Forwarding Address: OS X

Sunday, October 03, 2004

Serving Notice

One OS 8/9 feature I've often missed in OS X is that the old Notification Manager allowed background processes to display little floating windows, rather than big clunky dialog boxes, when they needed to tell you something. OS X has not made any new strides here; in fact, except for aesthetic touches like Quartz rendering and throbbing blue buttons, its notifications are arguably less sophisticated than those of its recent ancestors. (Ask me about the Safari bug involving tabs and undismissable alert dialogs.)

OS X does have the raw material for much-improved notification services, though. Note the success of application-specific enhancements like Mail.appetizer and the various iTunes what-song-is-playing helpers. Then there's Growl and LanOSD, both of which offer hooks allowing applications, AppleScripts, and shell scripts to easily trigger nice auto-dismissing alerts in a variety of styles. For example, here's an AppleScript that uses Growl to tell you what iTunes is playing:

tell application "iTunes"
	set theArtist to artist of current track
	set theName to name of current track
end tell
tell application "GrowlHelperApp"
	notify with title theArtist description theName icon of application "iTunes"
end tell
Here's the same thing for LanOSD:
tell application "iTunes"
	set theArtist to artist of current track
	set theTrack to name of current track
end tell
tell application "LanOSD"
	message kind "iTunes" text theArtist & " - " & theTrack icon "info"
end tell
These examples are of course not very useful by themselves, but they do show how easy these services are to use. It wouldn't be that hard, for example, to write a cron script that popped up a notice when your favorite RSS feed got a new post, or when your blog got a comment or trackback, or when local disk free space dropped below 10%. The main thing about this style of notification is that it is minimally intrusive -- you don't have to dismiss it, move it out of the way, or deal with "Foobar.app requires your attention" alerts that aren't even smart enough to dismiss themselves after you've activated the app in question.

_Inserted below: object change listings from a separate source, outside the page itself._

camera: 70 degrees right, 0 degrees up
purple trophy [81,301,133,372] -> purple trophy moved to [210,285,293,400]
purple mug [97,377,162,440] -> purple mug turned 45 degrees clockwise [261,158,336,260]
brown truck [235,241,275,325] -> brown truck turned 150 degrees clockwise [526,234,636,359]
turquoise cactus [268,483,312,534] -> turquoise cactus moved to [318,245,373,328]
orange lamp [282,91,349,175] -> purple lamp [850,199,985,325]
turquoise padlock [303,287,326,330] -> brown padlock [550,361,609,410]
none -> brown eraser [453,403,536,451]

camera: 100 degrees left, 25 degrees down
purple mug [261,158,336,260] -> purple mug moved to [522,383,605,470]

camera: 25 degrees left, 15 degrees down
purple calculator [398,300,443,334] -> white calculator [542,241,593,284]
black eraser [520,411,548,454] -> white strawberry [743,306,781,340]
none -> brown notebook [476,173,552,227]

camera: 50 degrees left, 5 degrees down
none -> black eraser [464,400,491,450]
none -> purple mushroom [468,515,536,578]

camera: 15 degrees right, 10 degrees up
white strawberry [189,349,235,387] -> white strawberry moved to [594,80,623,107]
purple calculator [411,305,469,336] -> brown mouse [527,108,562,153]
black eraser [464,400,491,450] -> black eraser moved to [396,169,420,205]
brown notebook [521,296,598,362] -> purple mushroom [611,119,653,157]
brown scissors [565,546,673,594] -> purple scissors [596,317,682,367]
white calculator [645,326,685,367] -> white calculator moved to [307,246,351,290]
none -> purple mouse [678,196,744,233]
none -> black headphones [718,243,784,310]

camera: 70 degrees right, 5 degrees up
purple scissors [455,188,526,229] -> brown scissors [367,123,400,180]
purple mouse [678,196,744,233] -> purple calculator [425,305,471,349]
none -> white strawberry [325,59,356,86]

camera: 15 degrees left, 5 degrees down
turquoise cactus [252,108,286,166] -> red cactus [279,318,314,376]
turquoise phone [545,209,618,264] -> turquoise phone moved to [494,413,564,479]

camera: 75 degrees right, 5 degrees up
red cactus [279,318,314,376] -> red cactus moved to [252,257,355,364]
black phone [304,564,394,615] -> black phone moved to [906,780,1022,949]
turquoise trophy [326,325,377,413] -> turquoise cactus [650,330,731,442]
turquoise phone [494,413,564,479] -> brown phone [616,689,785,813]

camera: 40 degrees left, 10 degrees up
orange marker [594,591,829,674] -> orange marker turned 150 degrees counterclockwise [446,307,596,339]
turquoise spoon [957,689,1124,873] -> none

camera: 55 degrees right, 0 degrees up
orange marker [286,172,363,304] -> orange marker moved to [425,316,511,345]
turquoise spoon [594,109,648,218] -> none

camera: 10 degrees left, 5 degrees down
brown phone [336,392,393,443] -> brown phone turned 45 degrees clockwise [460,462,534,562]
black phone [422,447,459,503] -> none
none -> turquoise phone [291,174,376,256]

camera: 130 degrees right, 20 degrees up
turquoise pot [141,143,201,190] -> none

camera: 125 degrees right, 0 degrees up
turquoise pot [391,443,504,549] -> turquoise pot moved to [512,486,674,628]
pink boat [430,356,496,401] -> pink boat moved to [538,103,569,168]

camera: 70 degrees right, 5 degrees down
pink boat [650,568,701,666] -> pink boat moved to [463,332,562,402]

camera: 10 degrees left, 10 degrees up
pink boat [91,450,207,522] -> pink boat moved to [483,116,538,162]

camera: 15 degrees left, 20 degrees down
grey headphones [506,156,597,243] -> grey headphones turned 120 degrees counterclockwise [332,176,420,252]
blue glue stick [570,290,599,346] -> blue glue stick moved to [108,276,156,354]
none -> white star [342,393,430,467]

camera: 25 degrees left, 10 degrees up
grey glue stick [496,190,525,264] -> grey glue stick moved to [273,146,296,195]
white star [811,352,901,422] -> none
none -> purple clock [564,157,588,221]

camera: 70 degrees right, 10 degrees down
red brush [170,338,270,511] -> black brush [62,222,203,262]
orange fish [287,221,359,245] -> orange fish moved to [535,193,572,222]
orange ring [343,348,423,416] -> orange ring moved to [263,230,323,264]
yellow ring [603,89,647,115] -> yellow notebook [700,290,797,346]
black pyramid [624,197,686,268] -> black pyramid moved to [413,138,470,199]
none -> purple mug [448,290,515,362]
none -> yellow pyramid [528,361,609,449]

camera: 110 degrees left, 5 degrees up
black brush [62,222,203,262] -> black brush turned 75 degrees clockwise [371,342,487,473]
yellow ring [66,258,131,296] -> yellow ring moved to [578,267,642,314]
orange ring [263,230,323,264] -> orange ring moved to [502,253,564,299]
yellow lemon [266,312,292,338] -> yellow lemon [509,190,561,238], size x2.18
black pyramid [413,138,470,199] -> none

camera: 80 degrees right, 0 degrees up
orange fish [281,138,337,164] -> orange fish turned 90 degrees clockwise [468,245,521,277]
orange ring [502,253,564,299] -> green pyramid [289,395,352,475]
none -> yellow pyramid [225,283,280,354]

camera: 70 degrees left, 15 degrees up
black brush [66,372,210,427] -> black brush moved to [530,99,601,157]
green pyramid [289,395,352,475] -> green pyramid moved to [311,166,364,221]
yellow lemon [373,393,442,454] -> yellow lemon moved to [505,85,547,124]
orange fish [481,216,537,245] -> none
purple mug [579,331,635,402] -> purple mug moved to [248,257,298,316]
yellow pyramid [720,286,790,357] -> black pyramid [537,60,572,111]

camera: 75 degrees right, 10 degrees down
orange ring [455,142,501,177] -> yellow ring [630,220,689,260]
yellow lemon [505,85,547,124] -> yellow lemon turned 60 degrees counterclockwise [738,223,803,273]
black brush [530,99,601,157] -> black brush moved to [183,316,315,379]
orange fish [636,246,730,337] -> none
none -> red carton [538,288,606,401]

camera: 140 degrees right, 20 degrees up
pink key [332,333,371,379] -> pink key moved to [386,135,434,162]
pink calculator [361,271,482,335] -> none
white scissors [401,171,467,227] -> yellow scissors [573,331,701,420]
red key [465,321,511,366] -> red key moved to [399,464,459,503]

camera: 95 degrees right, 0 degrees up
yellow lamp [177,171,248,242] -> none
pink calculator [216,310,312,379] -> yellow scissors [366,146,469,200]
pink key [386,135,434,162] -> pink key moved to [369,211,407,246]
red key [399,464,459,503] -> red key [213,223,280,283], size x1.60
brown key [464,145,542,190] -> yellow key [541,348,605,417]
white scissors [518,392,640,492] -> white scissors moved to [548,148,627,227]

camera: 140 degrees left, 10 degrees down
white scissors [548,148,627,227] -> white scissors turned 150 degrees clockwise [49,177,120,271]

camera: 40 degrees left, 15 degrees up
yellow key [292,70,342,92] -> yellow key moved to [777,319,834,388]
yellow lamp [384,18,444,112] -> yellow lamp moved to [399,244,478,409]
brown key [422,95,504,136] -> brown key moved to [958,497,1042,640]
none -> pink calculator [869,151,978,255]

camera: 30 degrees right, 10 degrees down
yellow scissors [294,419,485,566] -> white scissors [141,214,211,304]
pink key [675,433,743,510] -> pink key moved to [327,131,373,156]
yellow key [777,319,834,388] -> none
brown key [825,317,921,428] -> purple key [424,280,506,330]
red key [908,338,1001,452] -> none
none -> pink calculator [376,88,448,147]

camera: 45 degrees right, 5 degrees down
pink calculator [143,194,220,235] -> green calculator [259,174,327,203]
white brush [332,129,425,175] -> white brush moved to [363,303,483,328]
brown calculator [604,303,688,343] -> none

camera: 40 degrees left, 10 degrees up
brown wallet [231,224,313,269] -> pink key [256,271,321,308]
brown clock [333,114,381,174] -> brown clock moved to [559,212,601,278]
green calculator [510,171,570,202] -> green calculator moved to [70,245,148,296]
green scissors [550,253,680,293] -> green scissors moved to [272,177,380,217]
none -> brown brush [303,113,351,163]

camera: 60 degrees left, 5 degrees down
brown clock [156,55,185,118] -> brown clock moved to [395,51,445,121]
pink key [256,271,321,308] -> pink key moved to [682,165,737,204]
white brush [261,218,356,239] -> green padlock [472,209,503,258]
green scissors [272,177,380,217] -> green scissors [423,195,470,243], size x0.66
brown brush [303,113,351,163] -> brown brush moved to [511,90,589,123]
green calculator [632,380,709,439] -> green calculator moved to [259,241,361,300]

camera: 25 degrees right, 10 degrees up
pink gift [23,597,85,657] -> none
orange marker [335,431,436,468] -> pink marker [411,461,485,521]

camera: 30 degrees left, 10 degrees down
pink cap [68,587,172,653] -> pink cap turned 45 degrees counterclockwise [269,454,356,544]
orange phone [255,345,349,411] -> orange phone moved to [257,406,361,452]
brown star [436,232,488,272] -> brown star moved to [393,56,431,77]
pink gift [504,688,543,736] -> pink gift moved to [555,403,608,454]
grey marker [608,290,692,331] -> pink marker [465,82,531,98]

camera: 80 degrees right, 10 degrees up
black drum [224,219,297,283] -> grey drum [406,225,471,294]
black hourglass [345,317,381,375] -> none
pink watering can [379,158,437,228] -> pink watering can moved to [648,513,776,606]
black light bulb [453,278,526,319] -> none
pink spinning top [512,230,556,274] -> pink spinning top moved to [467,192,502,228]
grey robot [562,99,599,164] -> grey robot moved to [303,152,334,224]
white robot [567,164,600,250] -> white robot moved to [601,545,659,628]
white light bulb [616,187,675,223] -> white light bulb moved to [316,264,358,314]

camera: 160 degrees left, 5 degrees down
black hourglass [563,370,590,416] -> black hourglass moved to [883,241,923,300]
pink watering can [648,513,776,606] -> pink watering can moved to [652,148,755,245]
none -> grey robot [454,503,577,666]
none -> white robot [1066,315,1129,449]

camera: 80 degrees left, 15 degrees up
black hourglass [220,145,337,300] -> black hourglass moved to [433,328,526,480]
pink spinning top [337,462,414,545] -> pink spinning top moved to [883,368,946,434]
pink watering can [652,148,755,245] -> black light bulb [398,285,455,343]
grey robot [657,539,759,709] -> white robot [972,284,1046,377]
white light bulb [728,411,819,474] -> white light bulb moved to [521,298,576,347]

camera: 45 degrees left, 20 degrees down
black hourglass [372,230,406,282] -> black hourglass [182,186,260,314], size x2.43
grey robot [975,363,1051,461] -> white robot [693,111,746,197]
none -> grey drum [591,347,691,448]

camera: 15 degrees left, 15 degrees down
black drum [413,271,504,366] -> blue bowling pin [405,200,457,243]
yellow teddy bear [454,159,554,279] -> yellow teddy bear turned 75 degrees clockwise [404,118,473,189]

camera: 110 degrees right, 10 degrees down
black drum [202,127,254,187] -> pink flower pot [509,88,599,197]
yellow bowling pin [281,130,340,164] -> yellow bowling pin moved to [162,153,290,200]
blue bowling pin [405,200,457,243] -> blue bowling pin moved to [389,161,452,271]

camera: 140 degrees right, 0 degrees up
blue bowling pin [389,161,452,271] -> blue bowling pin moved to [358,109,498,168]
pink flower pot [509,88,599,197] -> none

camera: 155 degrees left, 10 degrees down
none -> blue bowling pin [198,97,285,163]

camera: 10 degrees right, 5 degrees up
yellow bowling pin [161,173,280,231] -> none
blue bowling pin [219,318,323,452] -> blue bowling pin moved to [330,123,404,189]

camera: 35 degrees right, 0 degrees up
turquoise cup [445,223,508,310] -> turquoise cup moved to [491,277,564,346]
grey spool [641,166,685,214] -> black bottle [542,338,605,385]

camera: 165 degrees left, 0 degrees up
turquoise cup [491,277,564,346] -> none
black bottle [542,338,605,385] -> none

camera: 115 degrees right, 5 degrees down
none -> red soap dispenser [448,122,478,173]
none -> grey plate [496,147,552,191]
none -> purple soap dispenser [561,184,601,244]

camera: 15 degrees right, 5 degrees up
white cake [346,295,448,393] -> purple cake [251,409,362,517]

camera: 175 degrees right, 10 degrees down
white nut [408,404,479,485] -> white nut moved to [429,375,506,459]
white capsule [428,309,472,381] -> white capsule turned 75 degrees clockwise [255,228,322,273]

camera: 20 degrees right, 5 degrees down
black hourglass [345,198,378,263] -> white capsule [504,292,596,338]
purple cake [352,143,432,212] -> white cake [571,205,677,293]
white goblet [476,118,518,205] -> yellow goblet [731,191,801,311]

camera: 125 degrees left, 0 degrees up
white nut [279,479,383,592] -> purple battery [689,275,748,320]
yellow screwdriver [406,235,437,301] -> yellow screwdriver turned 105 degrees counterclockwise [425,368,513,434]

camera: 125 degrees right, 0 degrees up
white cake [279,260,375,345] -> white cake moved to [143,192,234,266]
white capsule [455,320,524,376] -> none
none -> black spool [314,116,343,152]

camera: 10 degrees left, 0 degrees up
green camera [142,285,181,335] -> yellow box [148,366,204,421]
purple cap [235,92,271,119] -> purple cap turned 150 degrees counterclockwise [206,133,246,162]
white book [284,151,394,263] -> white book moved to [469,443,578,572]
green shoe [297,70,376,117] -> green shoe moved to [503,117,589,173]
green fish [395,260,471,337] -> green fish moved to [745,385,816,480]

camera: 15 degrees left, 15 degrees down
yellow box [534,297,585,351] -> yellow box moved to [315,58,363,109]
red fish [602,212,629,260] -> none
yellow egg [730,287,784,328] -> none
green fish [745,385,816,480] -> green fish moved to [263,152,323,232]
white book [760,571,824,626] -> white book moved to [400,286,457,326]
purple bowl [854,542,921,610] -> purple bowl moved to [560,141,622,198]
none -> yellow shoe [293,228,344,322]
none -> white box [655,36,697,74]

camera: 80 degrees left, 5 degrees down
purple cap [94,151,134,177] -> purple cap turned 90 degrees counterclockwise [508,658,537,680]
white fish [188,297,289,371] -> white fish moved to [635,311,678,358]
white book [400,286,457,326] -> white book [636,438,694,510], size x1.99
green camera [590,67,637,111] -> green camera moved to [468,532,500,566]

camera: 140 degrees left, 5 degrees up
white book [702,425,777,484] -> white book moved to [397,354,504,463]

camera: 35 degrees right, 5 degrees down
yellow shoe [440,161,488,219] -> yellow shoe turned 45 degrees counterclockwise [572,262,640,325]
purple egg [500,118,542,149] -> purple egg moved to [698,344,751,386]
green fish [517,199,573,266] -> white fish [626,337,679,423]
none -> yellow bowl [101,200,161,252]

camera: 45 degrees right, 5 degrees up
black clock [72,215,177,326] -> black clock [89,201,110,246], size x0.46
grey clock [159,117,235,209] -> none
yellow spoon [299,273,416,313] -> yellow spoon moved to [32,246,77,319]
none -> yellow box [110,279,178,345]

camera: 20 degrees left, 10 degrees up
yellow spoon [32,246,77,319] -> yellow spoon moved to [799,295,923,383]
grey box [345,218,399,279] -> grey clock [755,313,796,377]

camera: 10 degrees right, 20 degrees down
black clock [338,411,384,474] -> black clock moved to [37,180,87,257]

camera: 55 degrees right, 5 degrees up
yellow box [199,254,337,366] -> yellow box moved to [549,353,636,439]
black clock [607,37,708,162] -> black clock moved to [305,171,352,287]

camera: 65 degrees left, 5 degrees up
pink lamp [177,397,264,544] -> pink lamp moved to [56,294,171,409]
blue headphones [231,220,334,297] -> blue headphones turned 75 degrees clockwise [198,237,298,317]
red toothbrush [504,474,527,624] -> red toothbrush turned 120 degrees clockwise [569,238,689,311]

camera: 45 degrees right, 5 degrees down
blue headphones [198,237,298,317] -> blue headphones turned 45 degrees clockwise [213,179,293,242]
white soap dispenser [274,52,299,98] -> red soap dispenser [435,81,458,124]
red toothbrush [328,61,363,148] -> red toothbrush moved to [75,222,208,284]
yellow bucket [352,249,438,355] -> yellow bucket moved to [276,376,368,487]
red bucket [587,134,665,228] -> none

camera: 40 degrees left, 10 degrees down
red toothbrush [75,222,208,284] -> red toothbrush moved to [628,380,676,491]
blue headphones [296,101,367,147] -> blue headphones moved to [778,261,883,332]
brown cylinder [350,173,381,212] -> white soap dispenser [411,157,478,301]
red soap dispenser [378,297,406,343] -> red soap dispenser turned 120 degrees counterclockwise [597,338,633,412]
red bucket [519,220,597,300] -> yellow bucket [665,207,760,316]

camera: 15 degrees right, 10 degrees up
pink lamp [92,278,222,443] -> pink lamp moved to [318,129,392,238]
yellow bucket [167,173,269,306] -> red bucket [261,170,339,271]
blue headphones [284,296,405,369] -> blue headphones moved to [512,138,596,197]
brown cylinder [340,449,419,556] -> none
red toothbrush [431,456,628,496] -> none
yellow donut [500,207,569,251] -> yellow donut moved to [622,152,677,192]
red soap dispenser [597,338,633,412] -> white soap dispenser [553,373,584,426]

I hope Apple takes the hint from all this activity and puts some of their supersmart interface people to work on making this part of the UI not just prettier, but better.

8 Comments:

  • > I hope Apple takes the hint from all this activity Agreed, I'd be very excited for Apple to get involved in this space and "Konfabulate" these projects. A win for Apple getting involved would be that all these little polling Apps and Scripts wouldn't actually have to take up Dock or Menu bar space. They could occupy the same sort of space as the languishing Services...

    -adam (http://livejournal.com/users/atl/)

    By Anonymous Anonymous, at 9:02 AM  

  • http://growl.info/

    Check out growl, it does what you're talking about perfectly.